#### AVAILABLE RECORDS
----------------

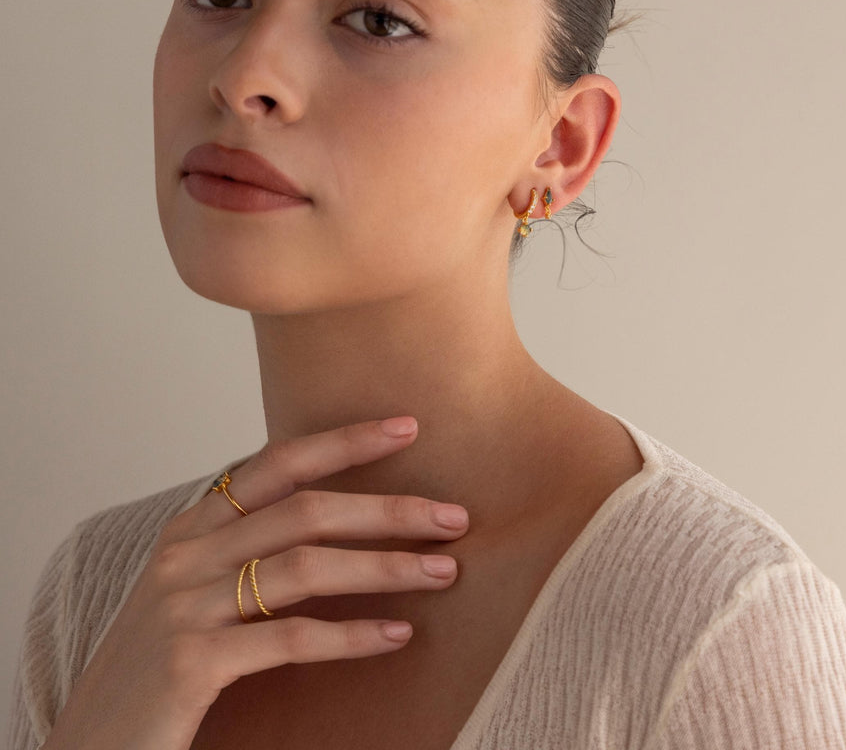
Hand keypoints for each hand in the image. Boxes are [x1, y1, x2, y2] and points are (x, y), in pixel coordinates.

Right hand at [42, 417, 467, 749]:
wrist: (90, 747)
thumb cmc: (159, 662)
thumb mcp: (196, 589)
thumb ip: (248, 547)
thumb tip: (339, 519)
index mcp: (192, 527)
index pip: (279, 463)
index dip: (344, 442)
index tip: (407, 427)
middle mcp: (186, 554)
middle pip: (305, 510)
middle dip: (388, 510)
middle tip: (454, 517)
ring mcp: (184, 606)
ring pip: (305, 566)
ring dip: (385, 566)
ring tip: (444, 571)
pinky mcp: (190, 663)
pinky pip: (290, 638)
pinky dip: (350, 635)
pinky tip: (397, 635)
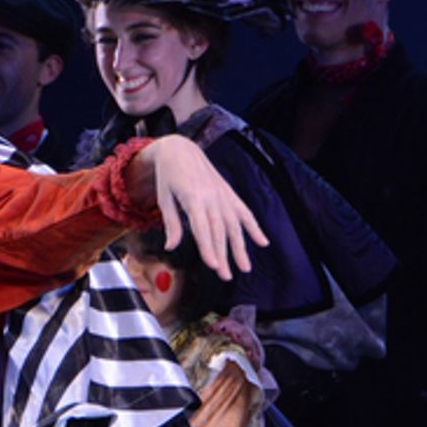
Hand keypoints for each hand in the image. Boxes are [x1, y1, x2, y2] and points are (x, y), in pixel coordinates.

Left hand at [134, 136, 267, 280]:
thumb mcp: (164, 198)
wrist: (181, 150)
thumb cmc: (168, 176)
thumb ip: (172, 223)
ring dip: (241, 247)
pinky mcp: (229, 194)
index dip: (208, 247)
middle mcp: (212, 197)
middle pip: (219, 230)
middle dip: (223, 254)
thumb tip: (170, 247)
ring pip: (234, 225)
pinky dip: (254, 227)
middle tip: (226, 275)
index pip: (202, 227)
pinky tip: (262, 242)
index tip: (212, 265)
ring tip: (245, 267)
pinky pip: (244, 212)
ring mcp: (223, 195)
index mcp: (193, 198)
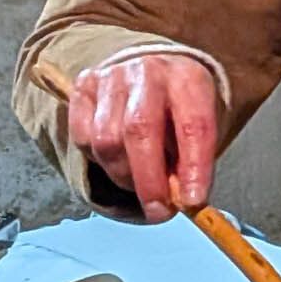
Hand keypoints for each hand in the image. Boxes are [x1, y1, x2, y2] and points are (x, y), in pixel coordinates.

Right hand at [68, 53, 222, 218]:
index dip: (194, 168)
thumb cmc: (179, 108)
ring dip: (123, 175)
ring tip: (139, 183)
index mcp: (188, 78)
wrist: (150, 71)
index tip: (192, 202)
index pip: (193, 125)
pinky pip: (82, 138)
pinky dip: (99, 160)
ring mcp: (112, 76)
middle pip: (140, 131)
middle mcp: (148, 72)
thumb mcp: (198, 127)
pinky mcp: (84, 86)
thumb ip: (191, 162)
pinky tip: (118, 159)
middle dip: (149, 181)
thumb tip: (182, 200)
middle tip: (159, 211)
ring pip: (106, 140)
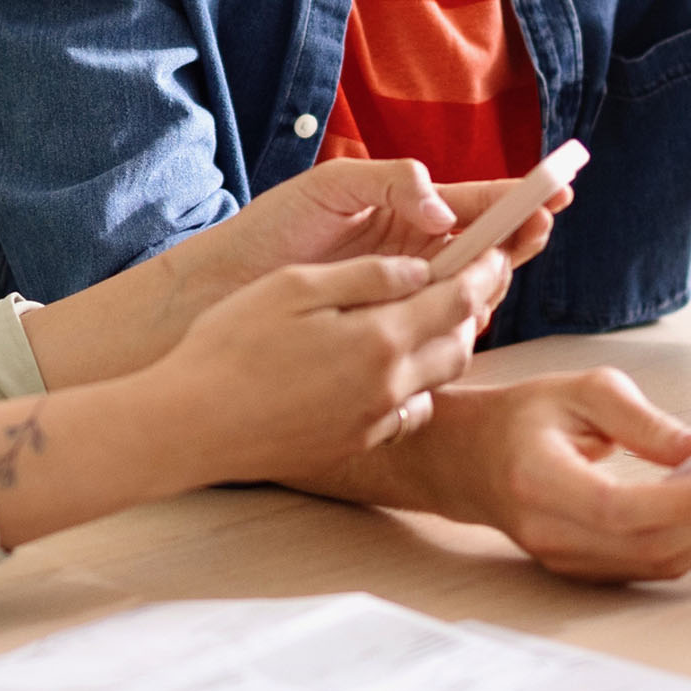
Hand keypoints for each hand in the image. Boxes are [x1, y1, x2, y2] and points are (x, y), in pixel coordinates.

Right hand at [143, 251, 494, 487]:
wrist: (192, 424)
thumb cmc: (230, 345)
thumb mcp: (295, 286)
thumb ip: (366, 276)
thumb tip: (418, 270)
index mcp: (380, 338)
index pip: (459, 298)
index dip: (486, 269)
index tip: (499, 249)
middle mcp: (390, 385)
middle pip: (462, 344)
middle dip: (473, 309)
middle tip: (470, 279)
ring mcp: (375, 420)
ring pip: (439, 381)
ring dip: (444, 347)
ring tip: (428, 319)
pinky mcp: (355, 442)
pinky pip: (408, 412)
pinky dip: (414, 387)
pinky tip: (388, 370)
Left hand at [210, 156, 568, 297]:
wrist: (223, 287)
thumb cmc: (272, 229)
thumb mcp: (329, 188)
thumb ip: (389, 182)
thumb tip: (442, 208)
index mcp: (408, 209)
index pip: (477, 203)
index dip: (519, 198)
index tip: (556, 190)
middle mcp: (417, 251)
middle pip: (488, 247)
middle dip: (519, 237)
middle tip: (534, 231)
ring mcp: (407, 293)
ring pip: (473, 289)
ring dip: (494, 278)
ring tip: (499, 266)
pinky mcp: (391, 331)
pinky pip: (442, 327)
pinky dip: (461, 320)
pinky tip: (465, 315)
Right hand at [386, 368, 690, 580]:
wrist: (471, 459)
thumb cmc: (525, 419)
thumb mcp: (582, 392)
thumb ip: (646, 422)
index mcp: (537, 478)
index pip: (617, 508)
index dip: (681, 502)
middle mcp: (548, 530)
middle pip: (645, 544)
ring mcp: (563, 559)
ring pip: (654, 562)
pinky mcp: (583, 571)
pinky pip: (648, 567)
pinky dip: (690, 543)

----------------

#### WHAT TO WORK ON
Each entry is to be written out again word for word, and any pictures are to be omitted.

#### RESPONSE AREA
Hand keypoints for each hand in the image. Boxes are [x1, y1, x2, y2] and points are (x, y), in pixel coordinates.

Right hand at [42, 417, 467, 749]:
wrist: (90, 747)
thumb cmc: (159, 662)
thumb mcp: (196, 589)
thumb ip: (248, 547)
thumb tip: (339, 519)
index mcp: (192, 527)
index pip: (279, 463)
index dip: (344, 442)
index tip: (407, 427)
middle mcp: (186, 554)
middle pip: (305, 510)
middle dip: (388, 510)
middle tip: (454, 517)
ring mcp: (184, 606)
ring pip: (305, 566)
ring dip: (385, 566)
ring tip: (444, 571)
pinky mcp: (190, 663)
pinky pip: (290, 638)
pinky dip: (350, 635)
pinky tip: (397, 635)
Hand keypoints for each hand in the image. Boxes are [x1, y1, x2, y2] and points are (x, y), in pixel coordinates.

Left hand at [134, 136, 267, 280]:
thumb mcp: (164, 198)
wrist: (181, 150)
thumb cmc: (168, 176)
thumb ip: (172, 223)
ring dip: (241, 247)
pinky mcp: (229, 194)
index dip: (208, 247)
middle mcp: (212, 197)
middle pip: (219, 230)
middle dip: (223, 254)
thumb tip: (170, 247)
ring pip: (234, 225)
pinky dip: (254, 227)
middle tip: (226, 275)
index pip: (202, 227)
pinky tip: (262, 242)
index tip: (212, 265)
ring tip: (245, 267)
pinky pip: (244, 212)
ring mcp: (223, 195)
index mcp: (193, 198)
Hand keypoints for each hand in the image. Boxes are [x1, y1, x2, y2] and points are (x, y), in pixel coordinates.

Right hand at [68, 53, 222, 218]:
index dip: (194, 168)
thumb cmc: (179, 108)
ring dip: (123, 175)
ring tip: (139, 183)
index mcp: (188, 78)
wrist: (150, 71)
index tip: (192, 202)
index pip: (193, 125)
pinky pip: (82, 138)
pinky dip: (99, 160)
ring mcp: (112, 76)
middle pip: (140, 131)
middle mcp: (148, 72)
thumb mcp: (198, 127)
pinky mcp: (84, 86)
thumb ip: (191, 162)
pinky tip: (118, 159)
middle dip: (149, 181)
thumb tip: (182, 200)
middle tip: (159, 211)
ring pip: (106, 140)
Hand keypoints for each hand in the image. Boxes are [x1, y1, x2, y2] and points are (x, y), in pixel coordinates.

Right hand at [143, 251, 494, 487]:
wrist: (192, 424)
thumb cmc: (230, 345)
thumb mcp: (295, 286)
thumb ip: (366, 276)
thumb tip: (418, 270)
index mcp: (380, 338)
index pip: (459, 298)
index dip: (486, 269)
index tip: (499, 249)
middle mcp: (390, 385)
middle pip: (462, 344)
middle dip: (473, 309)
middle tip: (470, 279)
ring mcp: (375, 420)
ring pip: (439, 381)
ring dip: (444, 347)
ring tip: (428, 319)
pinky mcp: (355, 442)
pinky pip: (408, 412)
pinky dip: (414, 387)
pinky tip: (388, 370)
Left hand at [210, 156, 568, 297]:
wrist: (223, 287)
thumb cmc: (272, 229)
thumb mcp: (329, 188)
thumb ip: (389, 182)
thumb tip: (442, 208)
index mcp: (408, 209)
index pip: (477, 203)
index dip: (519, 198)
index tip: (556, 190)
middle mcp: (417, 251)
middle pip: (488, 247)
middle dip: (519, 237)
middle tip: (534, 231)
ring mcp: (407, 293)
ring pip: (473, 289)
ring dip: (494, 278)
ring tip: (499, 266)
pinky mcp: (391, 331)
pinky pip: (442, 327)
pinky dip: (461, 320)
pinky tip: (465, 315)
Right hand at [386, 368, 690, 580]:
wrist: (471, 459)
thumb cmc: (525, 419)
thumb mcp: (582, 392)
thumb ip: (646, 422)
index mcp: (537, 478)
index pip: (617, 508)
index dip: (681, 502)
middle mcp: (548, 530)
middle pip: (645, 544)
ring mcp: (563, 559)
ring pip: (654, 562)
pinky mcp: (583, 571)
pinky pip: (648, 567)
pinky dip: (690, 543)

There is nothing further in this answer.